Plaintiff responds that documents attached to his opposition show that American Airlines was responsible for maintaining the elevator, including a letter from the San Juan International Airport to Plaintiff stating that:
Our investigation showed that the area where you have informed this accident occurred, the escalator that leads to the Immigration Department from American Eagle arrivals gate, is under the care, custody, and control of American Airlines/American Eagle. The maintenance of this area, including the escalator, is responsibility [sic] of American Airlines/American Eagle.
(Doc. 7-1)
On a motion to dismiss, however, the Court may not consider documents attached to Plaintiff's opposition, unless they are "integral or explicitly relied upon in the complaint." In re Burlington Coat Factory Sec.
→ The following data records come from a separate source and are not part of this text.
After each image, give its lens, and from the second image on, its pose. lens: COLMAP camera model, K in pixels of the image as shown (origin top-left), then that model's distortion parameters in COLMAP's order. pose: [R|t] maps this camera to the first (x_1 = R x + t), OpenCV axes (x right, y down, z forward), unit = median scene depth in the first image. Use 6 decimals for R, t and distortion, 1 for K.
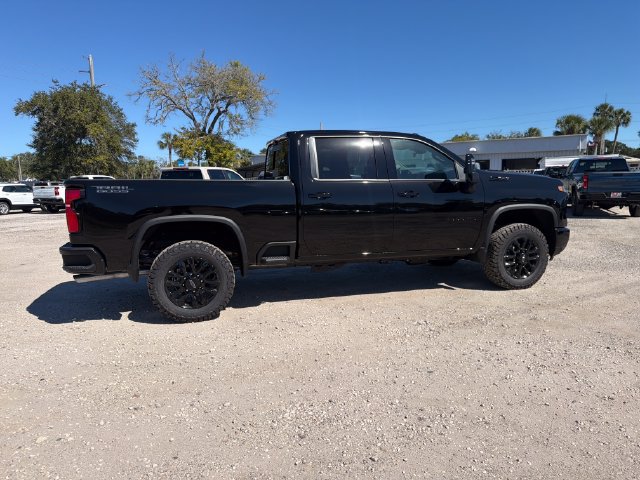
lens RADIAL K [[452.7, 0, 315.2], [0, 452.7, 248.2], [0, 0, 1]] dist [0.093309, -0.132710]
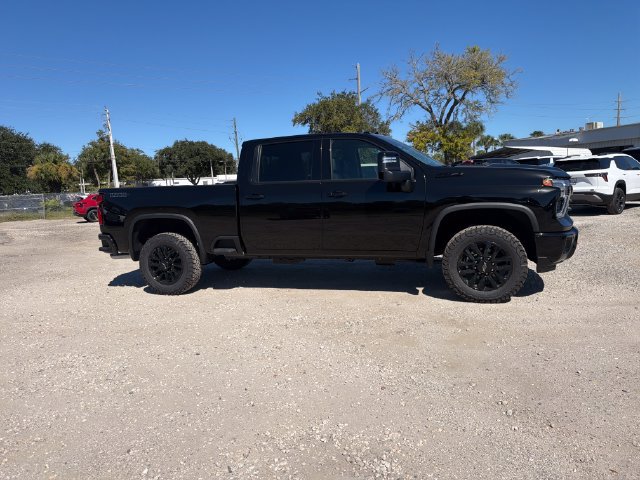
lens RADIAL K [[454.5, 0, 316.4], [0, 454.5, 240.4], [0, 0, 1]] dist [0.087033, -0.139183]
pose [[0.831056, 0.043680, -0.554471, 0.769701], [-0.041164, 0.999008, 0.017002, -0.032868], [0.554663, 0.008694, 0.832029, 0.136717]]
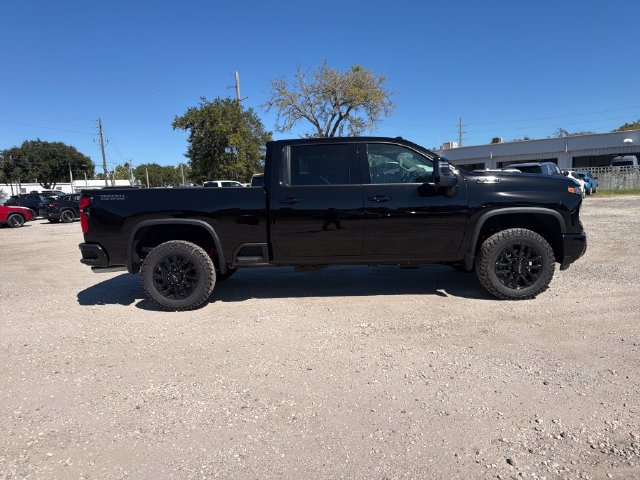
lens RADIAL K [[452.7, 0, 315.2], [0, 452.7, 248.2], [0, 0, 1]] dist [0.093309, -0.132710]
pose [[0.953830, 0.024657, -0.299332, 0.390247], [-0.024928, 0.999685, 0.002915, -0.008888], [0.299310, 0.004681, 0.954144, -0.000257]]
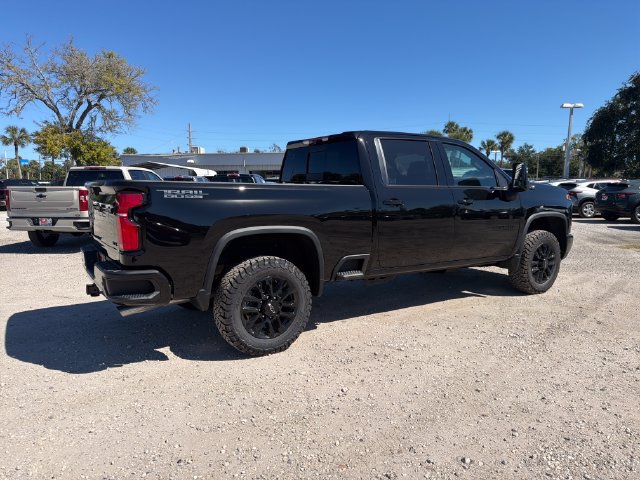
lens RADIAL K [[452.7, 0, 315.2], [0, 452.7, 248.2], [0, 0, 1]] dist [0.093309, -0.132710]
pose [[0.957753, -0.022511, 0.286709, -0.401950], [0.025747, 0.999640, -0.007522, -0.021546], [-0.286436, 0.014586, 0.957988, 0.170641]]
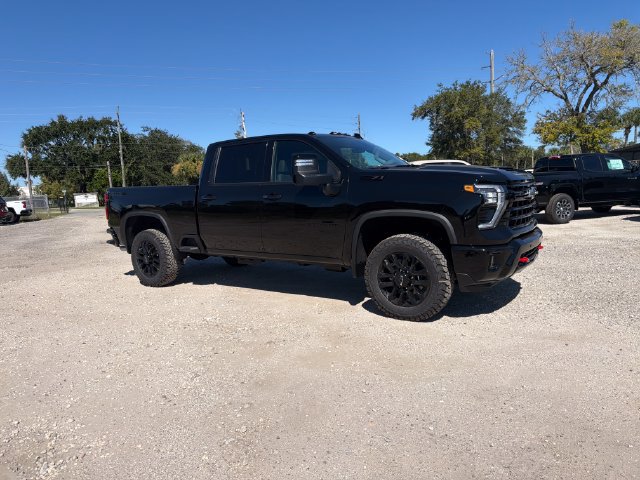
lens RADIAL K [[458.1, 0, 316.3], [0, 458.1, 245.6], [0, 0, 1]] dist [0.007540, -0.005357]
pose [[0.632436, 0.087880, -0.769612, 1.101391], [-0.072410, 0.995900, 0.054216, -0.077450], [0.771221, 0.021440, 0.636206, 0.460157]]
Litig., 114 F.3d 1410, 1426 (3d Cir. 1997) (internal citations and quotations omitted); Glasgow v. Veolia Water North America Operating Services LLC, 2010 WL 3780966, at *2 (D.V.I. 2010) (Finch, J.) (declining to consider affidavits and letters attached to opposition to motion to dismiss because they were not integral to or explicitly relied on in the complaint). These documents are not integral to nor relied upon in the Complaint. Furthermore, even if the Court accepted this letter as being part of the Complaint, there are no facts showing the basis for Defendant's duty to Plaintiff, how Defendant breached that duty, or how that breach proximately caused Plaintiff's injuries.
Similarly, Plaintiff has not alleged facts that, if true, plausibly show that American Airlines is liable to Plaintiff under a products liability theory. To state a cause of action for strict products liability in the Virgin Islands, a plaintiff must allege "(1) the existence of a defect, (2) in an unreasonable dangerous condition, (3) which proximately causes the injury." Bodley v. Foster Wheeler Energy Corp., 2011 WL 1576673, at *2 (D.V.I 2011) (citing Matos, 2009 WL 2477516, at *6; see also Murray v. Fairbanks Morse, 610 F.2d 149, 154 (3d Cir. 1979) (same); Restatement (Second) of Torts § 402A (1965). Here, Plaintiff has not alleged facts supporting any of these elements. Moreover, Plaintiff has not alleged facts showing a relationship between American Airlines and the escalator sufficient to hold it liable under a products liability theory. See, e.g., Bodley, 2011 WL 1576673, at *2 ("[T]he plaintiff must establish that the defendant was `engaged in the business of selling' the product and that the product reached the user without a `substantial change' in condition to that in which it was sold.") (citing Matos, 2009 WL 2477516, at *6).
III. Conclusion
For the reasons stated above, it is hereby
ORDERED that Defendant's Motion Requesting Order is GRANTED;
ORDERED that Defendant's Motion to Dismiss is GRANTED; Plaintiff's Complaint is DISMISSED WITHOUT PREJUDICE;
ORDERED that Plaintiff has thirty days from the date of this Order to file an Amended Complaint.